> **Task brief**:
Print the data below exactly, but only the lines from the one containing "X147955000Y-53340000D03*" down to the one containing "X107950000Y-131191000D03*", inclusive.

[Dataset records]
= = = = = = =

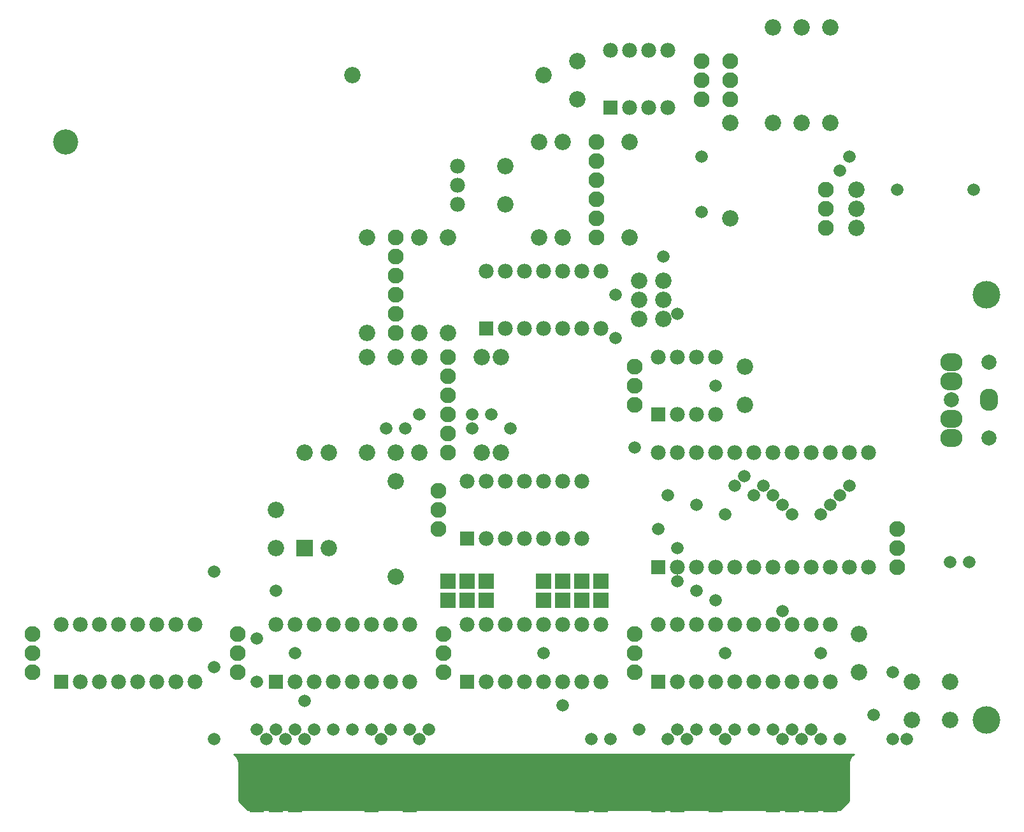
<source format=gbs>
G04 #@! TF.FileFunction,Soldermask,Bot*
%FSLAX46Y46*%
G04 Gerber Fmt 4.6, Leading zero omitted, Abs format (unit mm)*
G04 Created by KiCad (PCBNEW 4.0.1-stable) date 22/07/2016 18:26:52*
%MOMM*%
G01*
G04 APERTURE LIST*
%ADD10C,0.100000*%
%ADD11O,2.940000X2.432000*%
%ADD12O,2.432000X2.940000*%
%ADD13C,2.000200*%
%ADD14C,2.000000*%
%ADD15R,1.974800X1.974800*%
%ADD16C,1.974800*%
%ADD17C,2.178000*%
%ADD18R,2.178000X2.178000*%
%ADD19R,2.127200X2.127200*%
%ADD20C,2.101800*%
%ADD21C,3.346400*%
%ADD22R,1.924000X7.258000*%
%ADD23C,3.676600*%
%ADD24C,1.670000*%
%ADD25C,0.254000*%
G04 APERTURE END LIST*
D10*
D11*
X195152000Y-77510000D03*
X195152000Y-82510000D03*
X195152000Y-85010000D03*
X195152000Y-75010000D03*
D12*
X200152000Y-80010000D03*
D13*
X195152000Y-80010000D03*
D14*
X200152000Y-75010000D03*
X200152000Y-85010000D03*
D15*
X156210000Y-102235000D03*
D16*
X158750000Y-102235000D03*
X161290000Y-102235000D03*
X163830000Y-102235000D03*
X166370000Y-102235000D03*
X168910000Y-102235000D03*
X171450000Y-102235000D03*
X173990000Y-102235000D03*
X184150000Y-86995000D03*
X181610000Y-86995000D03*
X179070000Y-86995000D03*
X176530000Y-86995000D03*
X173990000Y-86995000D03*
X171450000Y-86995000D03*
X168910000Y-86995000D03*
X166370000Y-86995000D03*
X176530000Y-102235000D03*
X179070000Y-102235000D03*
X181610000Y-102235000D03*
X184150000Y-102235000D03*
X163830000Y-86995000D03*
X161290000Y-86995000D03*
X158750000Y-86995000D03*
X156210000Y-86995000D03*
D17*
X156845000Y-66675000D03*
X156845000Y-64135000D03*
X156845000Y-69215000D03*
X153670000Y-66675000D03*
X153670000Y-64135000D03*
X153670000Y-69215000D03*
D18*
X109220000Y-99695000D03*
D17*
X109220000Y-86995000D03*
D19*
X128270000Y-106680000D03*
X128270000Y-104140000D03*
X130810000Y-106680000D03*
X130810000Y-104140000D03*
X133350000Y-106680000D03*
X133350000Y-104140000D03*
X140970000Y-106680000D03*
X140970000Y-104140000D03*
X143510000Y-106680000D03*
X143510000Y-104140000D03*
X146050000Y-106680000D03*
X146050000Y-104140000D03*
X148590000Y-106680000D03*
X148590000Y-104140000D03*
D16*
X129540000Y-48895000D03*
X129540000Y-51435000D03*
X129540000Y-53975000D03*
D17*
X121285000Y-90805000D03*
X121285000Y-103505000D03*
X117475000Y-74295000D03*
X117475000Y-86995000D03*
X121285000Y-74295000D03*
X121285000Y-86995000D03*
X135255000Y-74295000D03*
X135255000Y-86995000D03*
X132715000Y-74295000D03*
X132715000Y-86995000D03*
X124460000Y-74295000D03*
X124460000Y-86995000D03*
X128270000Y-58420000D03*
X128270000Y-71120000D03*
X117475000Y-71120000D03*
X117475000Y-58420000D03*
X124460000Y-58420000D03*
X124460000Y-71120000D03*
X140335000Y-45720000D03*
X140335000Y-58420000D03*
X143510000Y-45720000D03*
X143510000Y-58420000D03*
X112395000Y-86995000D03*
X112395000Y-99695000D03*
X152400000Y-45720000D03*
X152400000Y-58420000D03*
X182562500Y-57150000D03*
X182562500Y-54610000D03*
X182562500Y-52070000D03*
X165735000Y-43180000D03*
X165735000Y-55880000D03*
X171450000Y-30480000D03*
X171450000Y-43180000D03*
X175260000Y-43180000D03*
X175260000Y-30480000D03*
X179070000Y-43180000D03*
X179070000Y-30480000D03*
D15*
X76835000Y-117475000D03*
D16*
X79375000Y-117475000D03*
X81915000Y-117475000D03*
X84455000Y-117475000D03*
X86995000Y-117475000D03*
X89535000Y-117475000D03*
X92075000Y-117475000D03*
X94615000Y-117475000D03*
X94615000Y-109855000D03*
X92075000Y-109855000D03*
X89535000Y-109855000D03*
X86995000Y-109855000D03*
X84455000Y-109855000D03*
X81915000Y-109855000D03*
X79375000Y-109855000D03*
X76835000Y-109855000D03*
D15*
X105410000Y-117475000D03*
D16*
X107950000Y-117475000D03*
X110490000Y-117475000D03*
X113030000Y-117475000D03*
X115570000Y-117475000D03*
X118110000Y-117475000D03*
X120650000Y-117475000D03*
X123190000Y-117475000D03*
X123190000Y-109855000D03*
X120650000Y-109855000D03*
X118110000Y-109855000D03*
X115570000Y-109855000D03*
X113030000Y-109855000D03*
X110490000Y-109855000D03*
X107950000Y-109855000D03*
X105410000Y-109855000D03*
D15*
X130810000Y-117475000D03*
D16*
X133350000Y-117475000D03*
X135890000Y-117475000D03*
X138430000Y-117475000D03*
X140970000Y-117475000D03*
X143510000Y-117475000D03*
X146050000Y-117475000D03*
X148590000Y-117475000D03*
X148590000Y-109855000D03*
X146050000Y-109855000D03*
X143510000Y-109855000D03*
X140970000Y-109855000D03*
X138430000Y-109855000D03*
X135890000Y-109855000D03*
X133350000Y-109855000D03*
X130810000Y-109855000D03*
D15*
X156210000Y-117475000D03*
D16*
X158750000Y-117475000D03*
X161290000Y-117475000D03*
X163830000Y-117475000D03*
X166370000Y-117475000D03*
X168910000Y-117475000D03*
X171450000Y-117475000D03*
X173990000Y-117475000D03*
X173990000Y-109855000D03*
X171450000Y-109855000D03*
X168910000Y-109855000D03*
X166370000Y-109855000D03*
X163830000Y-109855000D03*
X161290000Y-109855000D03*
X158750000Y-109855000D03*
X156210000Y-109855000D03*
X176530000Y-117475000D03*
X179070000Y-117475000D03*
X179070000Y-109855000D03*
X176530000Y-109855000D03*
D15*
X130810000Y-98425000D03*
D16*
X133350000Y-98425000D03*
X135890000Y-98425000D03*
X138430000Y-98425000D03*
X140970000Y-98425000D03*
X143510000Y-98425000D03*
X146050000Y-98425000D03*
X146050000Y-90805000D03*
X143510000Y-90805000D03*
X140970000Y-90805000D03*
X138430000Y-90805000D03*
X135890000Y-90805000D03*
X133350000Y-90805000D03*
X130810000Y-90805000D03*
D15*
X156210000Y-81915000D03*
D16*
X158750000Y-81915000D03*
X161290000Y-81915000D03*
X163830000Y-81915000D03*
X163830000Y-74295000D03*
X161290000Y-74295000D03*
X158750000Y-74295000D03*
X156210000Y-74295000D03*
D15*
X133350000Y-70485000D03*
D16*
X135890000Y-70485000D03*
X138430000Y-70485000D03*
X140970000Y-70485000D03*
X143510000Y-70485000D03*
X146050000Y-70485000D03*
X148590000Y-70485000D03*
X148590000Y-62865000D03*
X146050000Y-62865000D03*
X143510000Y-62865000D03*
X140970000Y-62865000D03*
X138430000Y-62865000D03*
X135890000Y-62865000D03*
X133350000Y-62865000D03*
D15*
X149860000Y-41148000D03*
D16*
X152400000Y-41148000D03*
X154940000Y-41148000D03*
X157480000Y-41148000D03*
X157480000Y-33528000D03*
X154940000Y-33528000D03*
X152400000Y-33528000D03*
X149860000Y-33528000D03*
D17*
X140970000Y-36830000D03*
X115570000Y-36830000D03*
D20*
X127635000Y-113665000D03*
X127635000Y-111125000D03*
X127635000Y-116205000D03*
X153035000Y-78105000D03*
X153035000Y-75565000D03*
X153035000Y-80645000D03*
X153035000Y-113665000D03*
X153035000Y-111125000D03*
X153035000Y-116205000D03*
X100330000Y-113665000D03*
X100330000Y-111125000D03*
X100330000Y-116205000D03*
X73025000Y-113665000D03*
X73025000Y-111125000D03*
X73025000Y-116205000D03*
X127000000Y-94615000D03*
X127000000Y-92075000D03*
X127000000Y-97155000D03*
X187960000Y-99695000D03*
X187960000Y-97155000D03*
X187960000Y-102235000D03*
X128270000Y-84455000D03*
X128270000Y-81915000D03*
X128270000Y-86995000D03*
X128270000Y-76835000D03*
X128270000Y-74295000D03*
X128270000Y-79375000D03*
X121285000Y-68580000D03*
X121285000Y-66040000D03*
X121285000Y-71120000D03*
X121285000Y-60960000D03*
X121285000Y-58420000D03*
X121285000Y-63500000D03*
X147955000Y-55880000D03*
X147955000Y-53340000D03*
X147955000Y-58420000D03*
X147955000Y-48260000D03*
X147955000Y-45720000D03*
X147955000Y-50800000D03*
X161925000Y-37465000D03*
X161925000Y-34925000D03*
X161925000Y-40005000D03*
X165735000Y-37465000D03*
X165735000Y-34925000D03*
X165735000Y-40005000D03*
X178435000Y-54610000D03*
X178435000Y-52070000D03*
X178435000Y-57150000D03*
D17*
X182880000Y-111125000D03*
X182880000Y-116205000D03*
X189865000Y-117475000D03*
X189865000Y-122555000D03*
X194945000Y-117475000D03*
X194945000Y-122555000D03*
X105410000Y-94615000D03*
X105410000Y-99695000D03*
X167703500Y-75565000D03*
X167703500Y-80645000D03*
X135890000Y-48895000D03*
X135890000Y-53975000D03*
X145415000Y-34925000D03*
X145415000Y-40005000D03*
D21*
X77470000Y-45720000D03*
D22*
X179070000Y-131191000D03*
X176530000Y-131191000D03*
X173990000Y-131191000D03*
X171450000Y-131191000D03*
X163830000Y-131191000D03*
X158750000Y-131191000D03*
X156210000Y-131191000D03*
X148590000Y-131191000D03*
X146050000Y-131191000D03*
X123190000Y-131191000D03*
X118110000Y-131191000D03*
X107950000Y-131191000D03*
X105410000Y-131191000D03*
X102870000Y-131191000D03*
D23*
X199771000Y-66040000D03*
X199771000Y-122555000D03*
D24*
X97155000Y-102870000D03*
X97155000Y-115570000D03*
X97155000Y-125095000D03*
X104140000Y-125095000D03*
X157480000Y-125095000D03*
X189230000Y-125095000D03*
X187325000Y-125095000D03*
X187325000Y-116205000D03*
X180340000Y-125095000D03*
X156210000Y-97155000D03*
X109220000Y-125095000D03*
X109220000Y-120015000D03*
X184785000Y-121920000D03*
X175260000Y-125095000D03*
X153035000Y-86360000D03*
X102870000Y-111760000D03*
X102870000Y-117475000D03*
X158750000Y-68580000D03*
X161925000Y-47625000D03*
X161925000Y-54991000D03*
X156845000Y-60960000D03*
X160020000Y-125095000D03*
X197485000Y-101600000D03*
X165100000Y-125095000D03*
X194945000Y-101600000D03*
X124460000Y-81915000D03*
X131445000Y-81915000D03*
X133985000Y-81915000D03*
X119380000Y-125095000D03*
X124460000Y-125095000D03*
X172720000Y-108077000D03*
X172720000Y-125095000D03*
X158750000Y-104140000D03*
X158750000Y-99695000D03*
X180340000Y-49530000D03*
X187960000Y-52070000D03*
X181610000Y-47625000D03*
X198120000Y-52070000D03*
X106680000Y-125095000D03*
X105410000Y-123825000D03*
X107950000Y-123825000D03*
X115570000Y-123825000D03*
X118110000Y-123825000D03*
X110490000Y-123825000D03*
X140970000Y-113665000D03*
X107950000Y-113665000D03*
X113030000Y-123825000D03*
X120650000Y-123825000D03*
X123190000Y-123825000D03*
X153670000Y-123825000D03*
X143510000Y-120650000D03*
X125730000Y-123825000D03*
X157480000Y-92710000D03*
X168910000Y-92710000D03*
X158750000Y-123825000D03*
X161290000Y-123825000D03*
X163830000Y-123825000D03*
X166370000Y-123825000D03*
X168910000Y-123825000D03*
X171450000Y-123825000D03*
X173990000Y-123825000D03*
X172720000Y-93980000D03*
X179070000Y-93980000D03*
X170180000Y-91440000D03*
X181610000Y-91440000D03*
X167640000Y-90170000D03*
X163830000Y-106680000D03*
X161290000Y-105410000D03*
X176530000Y-123825000D03*
X180340000Y-92710000D03*
X171450000Y-92710000D03*
X177800000Y-95250000D03*
X173990000Y-95250000D03*
X147320000Y-125095000D03*
X149860000Y-125095000D03*
X166370000Y-91440000D03*
X161290000Y-93980000D03*
X165100000Y-95250000D03*
X165100000Y-113665000D03*
X177800000Y-113665000D03*
X177800000Y-125095000D03*
X105410000Y-105410000D03*
X102870000Y-123825000D03*
X163830000Y-78105000D03*
X150495000Y-71755000D03*
X150495000Y-66040000D03*
X120015000Y-83820000D03*
X122555000Y-83820000D03*
X131445000Y-83820000D03*
X136525000Y-83820000D03*
D25*
G36*
X181787800Y-127406400D02*
X181746083Y-127460833D01*
X181492083Y-128095833D01*
X181483000Y-128143000D01*
X181483000Y-133297394D01*
X180287394Y-134493000D01*
X101652606Y-134493000D01*
X100457000Y-133297394D01*
X100457000Y-128270000D01*
X100453208Y-128239198D01*
X100326208Y-127731198D01*
X100308670Y-127691553D01*
X100054670Y-127310553D01*
X100019447Y-127275330D01*
X99796952Y-127127000D01*
X182160333Y-127127000D01*
X181787800Y-127406400D01*
X181787800Y-127406400D01*
G37*
X181787800Y-127406400D02*
X181746083Y-127460833D01*
X181492083Y-128095833D01*
X181483000Y-128143000D01*
X181483000Y-133297394D01*
X180287394Y-134493000D01*
X101652606Y-134493000D01*
X100457000Y-133297394D01*
X100457000Y-128270000D01*
X100453208Y-128239198D01*
X100326208Y-127731198D01*
X100308670Y-127691553D01*
X100054670Y-127310553D01*
X100019447Y-127275330D01*
X99796952Y-127127000D01*
X182160333Y-127127000D01*
X181787800Y-127406400D01*
M02*

</source>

= = = = = = =

> **Exercise output**:
X147955000Y-53340000D03*
X147955000Y-58420000D03*
X147955000Y-48260000D03*
X147955000Y-45720000D03*
X147955000Y-50800000D03*
X161925000Y-37465000D03*
X161925000Y-34925000D03*
X161925000Y-40005000D03*
X165735000Y-37465000D03*
X165735000Y-34925000D03*
X165735000Y-40005000D03*
X178435000Y-54610000D03*
X178435000Y-52070000D03*
X178435000Y-57150000D03*
D17*
X182880000Y-111125000D03*
X182880000Y-116205000D03*
X189865000Y-117475000D03*
X189865000Y-122555000D03*
X194945000Y-117475000D03*
X194945000Y-122555000D03*
X105410000Y-94615000D03*
X105410000Y-99695000D03*
X167703500Y-75565000D03*
X167703500Y-80645000D03*
X135890000Y-48895000D03*
X135890000Y-53975000D03*
X145415000Y-34925000D03*
X145415000Y-40005000D03*
D21*
X77470000Y-45720000D03*
D22*
X179070000Y-131191000D03*
X176530000Y-131191000D03*
X173990000Y-131191000D03*
X171450000Y-131191000D03*
X163830000Y-131191000D03*
X158750000Y-131191000D03*
X156210000Y-131191000D03*
X148590000Y-131191000D03*
X146050000Y-131191000D03*
X123190000Y-131191000D03*
X118110000Y-131191000D03*
X107950000Y-131191000D03*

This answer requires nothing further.